Last November the NCAA Board of Directors made a move that could potentially be a defining moment for the Association. The Board voted to pass a measure that provided DI institutions with a $2,000 stipend to add to their annual scholarship allotments. The dispersal of this stipend is contingent on the acceptance of the athletic conference (SEC, ACC, Pac-12, et cetera), but presumably most conferences will approve the measure and each member institution will receive the stipend.

In late October, NCAA president Mark Emmert (formerly of the University of Washington) backed a proposal by the NCAA to increase grants (i.e. scholarships) given to student-athletes in an attempt “‘to more closely approach’ the full costs of attending college, beyond the athletic scholarships given for tuition, fees, room, board and books.”

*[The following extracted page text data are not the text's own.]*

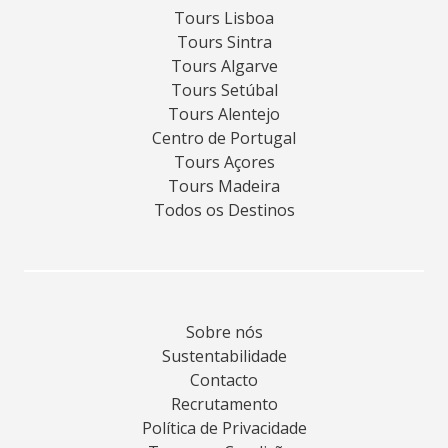
Tours Lisboa
Tours Sintra
Tours Algarve
Tours Setúbal
Tours Alentejo
Centro de Portugal
Tours Açores
Tours Madeira
Todos os Destinos
Sobre nós
Sustentabilidade
Contacto
Recrutamento
Política de Privacidade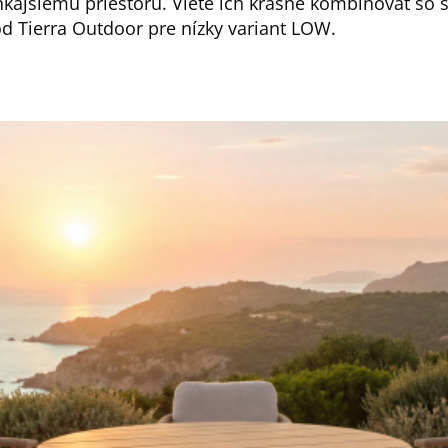
ajšiemu priestoru. Viete ich krásne kombinovať so s
od Tierra Outdoor pre nízky variant LOW.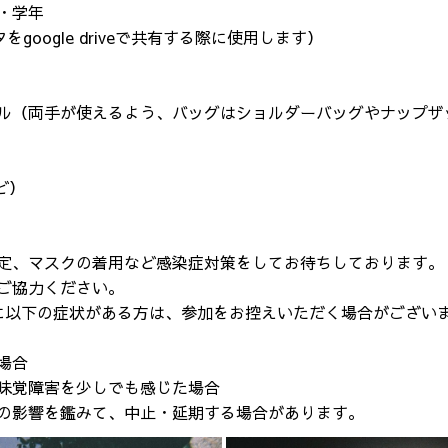
・学年
をgoogle driveで共有する際に使用します）
ル（両手が使えるよう、バッグはショルダーバッグやナップザ
ど）
定、マスクの着用など感染症対策をしてお待ちしております。
゙協力ください。
以下の症状がある方は、参加をお控えいただく場合がござい
た場合
覚障害を少しでも感じた場合
の影響を鑑みて、中止・延期する場合があります。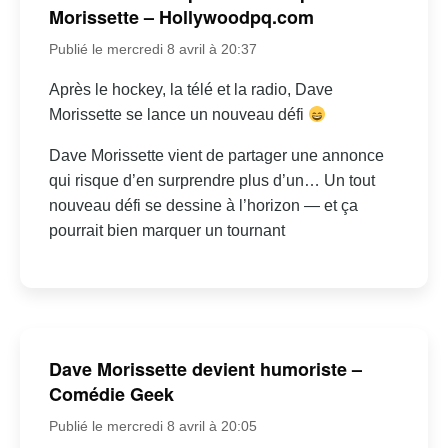
Morissette – Hollywoodpq.com
Publié le mercredi 8 avril à 20:37
Après le hockey, la télé et la radio, Dave
Morissette se lance un nouveau défi
Dave Morissette vient de partager une annonce
qui risque d’en surprendre plus d’un… Un tout
nouveau défi se dessine à l’horizon — et ça
pourrait bien marquer un tournant
Dave Morissette devient humoriste –
Comédie Geek
Publié le mercredi 8 avril à 20:05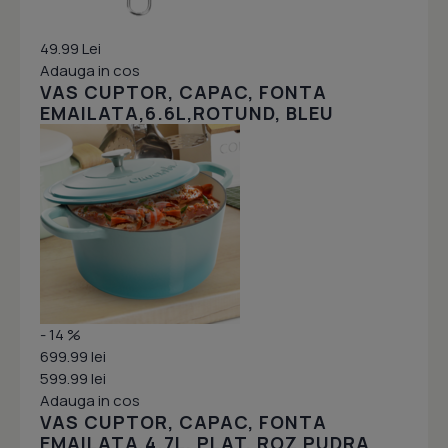
49.99 Lei
Adauga in cos
VAS CUPTOR, CAPAC, FONTA
EMAILATA,6.6L,ROTUND, BLEU
- 14 %
699.99 lei
599.99 lei
Adauga in cos
VAS CUPTOR, CAPAC, FONTA
EMAILATA,4.7L, PLAT, ROZ PUDRA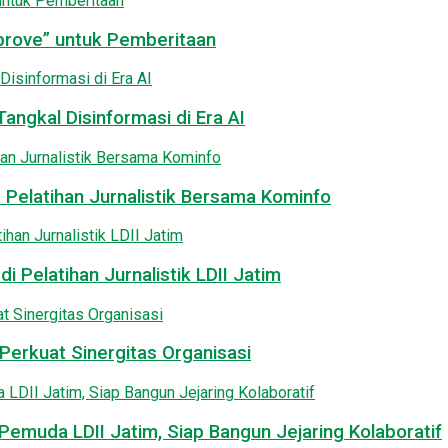
pprove” untuk Pemberitaan
angkal Disinformasi di Era AI
 Pelatihan Jurnalistik Bersama Kominfo
i Pelatihan Jurnalistik LDII Jatim
Perkuat Sinergitas Organisasi
emuda LDII Jatim, Siap Bangun Jejaring Kolaboratif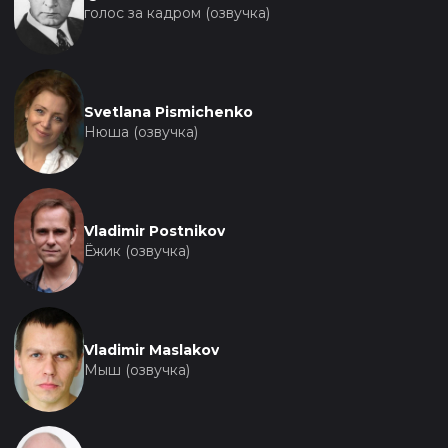
голос за кадром (озвучка)
Svetlana Pismichenko
Нюша (озвучка)
Vladimir Postnikov
Ёжик (озвучка)
Vladimir Maslakov
Мыш (озвучка)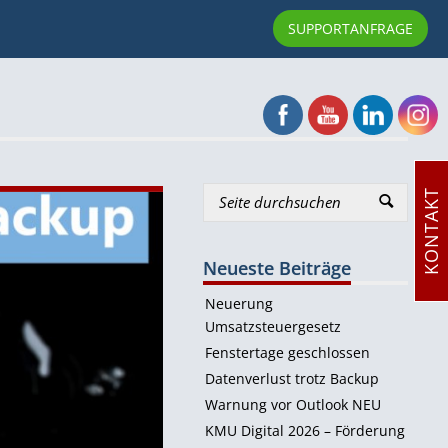
SUPPORTANFRAGE
KONTAKT
Neueste Beiträge
Neuerung
Umsatzsteuergesetz
Fenstertage geschlossen
Datenverlust trotz Backup
Warnung vor Outlook NEU
KMU Digital 2026 – Förderung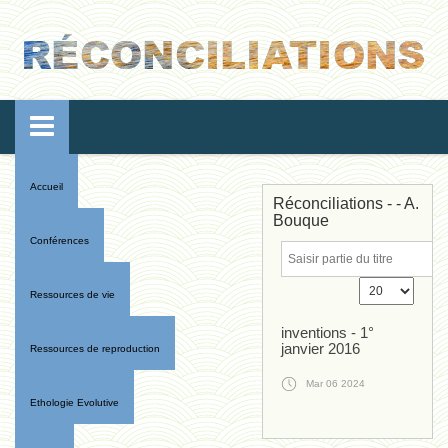
Accueil
Réconciliations - - A.
Bouque
Conférences
Ressources de vie
inventions - 1°
janvier 2016
Ressources de reproduction
Mar 06 2024
Ethologie Evolutive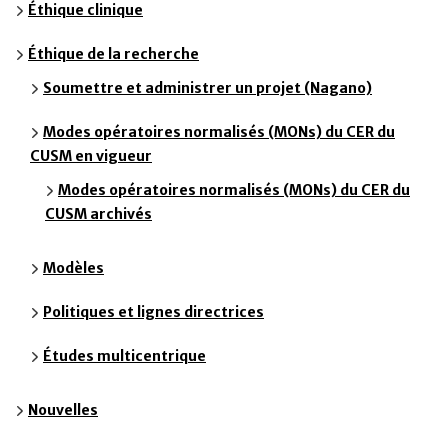
Éthique clinique
Éthique de la recherche
Soumettre et administrer un projet (Nagano)
Modes opératoires normalisés (MONs) du CER du
CUSM en vigueur
Modes opératoires normalisés (MONs) du CER du
CUSM archivés
Modèles
Politiques et lignes directrices
Études multicentrique
Nouvelles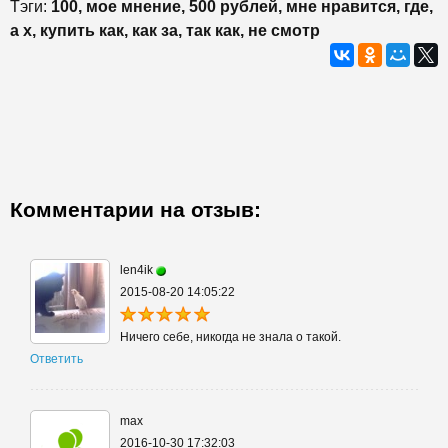
Тэги:
100, мое мнение, 500 рублей, мне нравится, где,
а х, купить как, как за, так как, не смотр
Комментарии на отзыв:
len4ik
2015-08-20 14:05:22
Ничего себе, никогда не знала о такой.
Ответить
max
2016-10-30 17:32:03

The stipend is only meant to “close the gap” between athletic scholarships and the “full cost of attendance” including miscellaneous expenses accumulated by student-athletes because of the extra travel, according to Emmert.

“‘I know there’s a lot of debate out there for pay for play, but that’s not even open for discussion,'” said Emmert to ESPN.com in October 2011. “‘It’s so antithetical to what college athletics is.'”

Board members compromised on the amount of the stipend. The Board agreed on $2,000 because it was an amount they felt all schools would be able to afford.

Irony? I think so.

People who argue in favor of monetary compensation for student-athletes point to the fact that many student-athletes are members of teams that “generate large amounts of money for the institution.” The chance of a school actually making a profit from intercollegiate athletics, however, is very slim.

Forget for a moment the fact that football and men’s basketball –– the “marquee sports” ––are only two of the combined 39 intercollegiate varsity sports offered by the NCAA (19 for men and 20 for women). Forget that intercollegiate athletic programs are not based solely on sports like football and basketball that bring in huge television and broadcast deals.

Looking only at football and men’s basketball, here is how they play out on average financially: 30 percent of DI football programs yield revenue for the school after expenses are paid in full. Only 26 percent of men’s basketball programs do the same.

The NCAA tries to point to overall revenue as an explanation for approving things like this stipend and increasing the amount of money handed out while its schools lose money every year. Broadcast deals and concession sales, however, can only do so much.

What should the NCAA take away from the reaction to its decisions, especially given all the controversy embedded in collegiate athletics in recent years like at USC or Ohio State? If less than 30 percent of the marquee sports are yielding a profit for a school while the rest of the programs have a greater expense cost than incoming revenue, is adding money for allocation really the best idea?

If it were me, I would say the NCAA should recognize the severe inequality already present amongst its intercollegiate programs. Furthermore, if the NCAA wants to avoid further encouraging ideas like it supports “pay for play,” giving student-athletes more money is probably not the way to go. All the recent controversy surrounding iconic football programs makes me think the NCAA would want to steer clear of anything that looks like it is trying to turn college kids pro before their time.

Not everyone is fortunate enough to be a collegiate athlete and even fewer receive aid to continue playing the sport they love. By NCAA rule, student-athletes may not receive athletic scholarships if they are not of amateur status. Athletes are deemed “professional” if they have made money by playing a sport, such as endorsement deals in gymnastics.

Why subject 18 to 21-year-olds to questions about their status as amateur athletes? It’s hard enough going to college without legal teams breathing down your neck.

There are over 365,000 NCAA student-athletes and just about all of us are going pro in something over than sports. The truth of this statement remains yet to be seen.